- Excerpt -
Diabetic nephropathy is the primary causative disease leading to dialysis in Japan.¹⁾ The cumulative incidence of nephropathy after 30 years of post-pubertal diabetes was reported to be significantly higher in type 2 diabetic patients (44.4%) than in type 1 diabetic patients (20.2%).²⁾ However, diabetic nephropathy does not occur in all patients with type 2 diabetes mellitus, implying that there might be an unknown underlying mechanism to prevent the onset of diabetic nephropathy. Establishing the identity of such a mechanism is of vital importance.

It is thought that the onset of microalbuminuria, considered to be a marker of early diabetic nephropathy, must be suppressed in order to inhibit the onset and aggravation of nephropathy in type 2 diabetes. Two murine strains are available as an animal model for type 2 diabetes: db/db mice in which microalbuminuria develops at 8 weeks of age³⁾; and ob/ob mice that do not develop microalbuminuria at all. It is thought that a gene cluster associated with the onset of microalbuminuria could therefore be identified by comparing differences in gene expression between these two mouse strains, without considering a specific disease-developing mechanism underlying microalbuminuria.

The purpose of this study was therefore to identify a gene associated with the onset of microalbuminuria in the type 2 diabetic model mouse using a DNA microarray approach. Macrophage migration inhibitory factor (MIF) was identified as a gene for which expression changed in db/db mice, but not in ob/ob mice. Since earlier reports indicate that MIF is associated with glomerulonephritis and proteinuria,⁴⁾ the present study also aimed to analyze the expression of MIF in the kidneys of db/db and ob/ob mice.

Materials and Methods

Animals

Experiments involved male db/db and ob/ob mice and non-diabetic controls (db/m and ob control mice) that were 2 months of age. Urine was sampled using metabolic cages. Mice were anesthetized by intra-peritoneal injections of 50 mg/kg pentobarbital in order to obtain blood and kidney samples. Serum glucose was measured enzymatically using Glucose CII-test Wako (Wako Pure Chemical Industries, Ltd., Osaka, Japan). Serum insulin and leptin was assayed using Mouse Insulin enzyme-linked immunosorbent assay (ELISA) kit (H-type) and Mouse Leptin ELISA kit, respectively (Shibayagi, Gunma, Japan). Urinary albumin was assayed using Albuwell M kit (Exocell Inc., Philadelphia, U.S.A.). Macrophage Migration Inhibitory Factor in plasma or urine was assayed by ELISA kit for mouse MIF (Uscn Life Science Inc., Houston, U.S.A.). Serum and urinary creatinine was assayed using HPLC as described previously.⁵⁾ All animal experiments were carried out in accordance with Teikyo University Guide for the Care and Use of Laboratory Animals.

- Task set -
(a) Say whether each statement below agrees with the excerpt on diabetic nephropathy. Answer yes or no for each, and quote the words of the excerpt that decide it. (i) The ob/ob mice develop microalbuminuria at 8 weeks of age. (ii) The experiments used male mice that were 2 months of age. (iii) Urinary albumin was assayed using HPLC.
(b) Print the diabetic nephropathy excerpt word for word, from "It is thought that the" to "mechanism underlying microalbuminuria.".

- Information shown -
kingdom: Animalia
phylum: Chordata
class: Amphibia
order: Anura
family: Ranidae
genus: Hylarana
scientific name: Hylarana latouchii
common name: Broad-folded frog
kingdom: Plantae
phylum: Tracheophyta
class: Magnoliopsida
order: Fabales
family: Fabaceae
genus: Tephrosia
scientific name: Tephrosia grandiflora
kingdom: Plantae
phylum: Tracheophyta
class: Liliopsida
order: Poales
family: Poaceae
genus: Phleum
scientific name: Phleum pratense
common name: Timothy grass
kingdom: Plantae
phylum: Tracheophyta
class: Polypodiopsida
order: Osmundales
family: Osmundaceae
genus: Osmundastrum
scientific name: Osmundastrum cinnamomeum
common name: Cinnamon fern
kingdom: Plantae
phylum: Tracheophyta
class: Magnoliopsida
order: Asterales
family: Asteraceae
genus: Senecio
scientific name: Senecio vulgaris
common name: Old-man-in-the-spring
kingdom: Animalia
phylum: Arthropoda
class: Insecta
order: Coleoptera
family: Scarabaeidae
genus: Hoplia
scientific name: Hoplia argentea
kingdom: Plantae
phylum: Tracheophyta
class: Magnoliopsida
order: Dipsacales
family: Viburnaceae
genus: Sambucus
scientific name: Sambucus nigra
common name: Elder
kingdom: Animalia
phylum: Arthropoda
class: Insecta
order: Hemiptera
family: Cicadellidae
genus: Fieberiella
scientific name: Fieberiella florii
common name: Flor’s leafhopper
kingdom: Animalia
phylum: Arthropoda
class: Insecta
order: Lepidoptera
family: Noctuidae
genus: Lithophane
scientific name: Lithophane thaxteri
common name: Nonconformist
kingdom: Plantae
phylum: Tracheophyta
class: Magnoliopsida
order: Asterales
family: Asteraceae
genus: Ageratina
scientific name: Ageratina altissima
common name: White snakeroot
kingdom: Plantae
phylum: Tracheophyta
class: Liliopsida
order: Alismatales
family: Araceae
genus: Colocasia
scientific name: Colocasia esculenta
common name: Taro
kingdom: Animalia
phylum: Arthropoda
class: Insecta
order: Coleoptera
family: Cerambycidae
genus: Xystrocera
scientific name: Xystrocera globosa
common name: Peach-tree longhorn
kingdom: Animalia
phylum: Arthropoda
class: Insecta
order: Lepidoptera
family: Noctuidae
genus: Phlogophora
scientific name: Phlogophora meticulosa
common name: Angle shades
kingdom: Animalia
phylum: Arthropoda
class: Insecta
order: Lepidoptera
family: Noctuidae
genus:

- Per-task answers -
(a)
(i) No: "ob/ob mice that do not develop microalbuminuria at all."
(ii) Yes: "Experiments involved male db/db and ob/ob mice and non-diabetic controls (db/m and ob control mice) that were 2 months of age."
(iii) No: "Urinary albumin was assayed using Albuwell M kit (Exocell Inc., Philadelphia, U.S.A.)."

(b)
It is thought that the onset of microalbuminuria, considered to be a marker of early diabetic nephropathy, must be suppressed in order to inhibit the onset and aggravation of nephropathy in type 2 diabetes. Two murine strains are available as an animal model for type 2 diabetes: db/db mice in which microalbuminuria develops at 8 weeks of age³⁾; and ob/ob mice that do not develop microalbuminuria at all. It is thought that a gene cluster associated with the onset of microalbuminuria could therefore be identified by comparing differences in gene expression between these two mouse strains, without considering a specific disease-developing mechanism underlying microalbuminuria.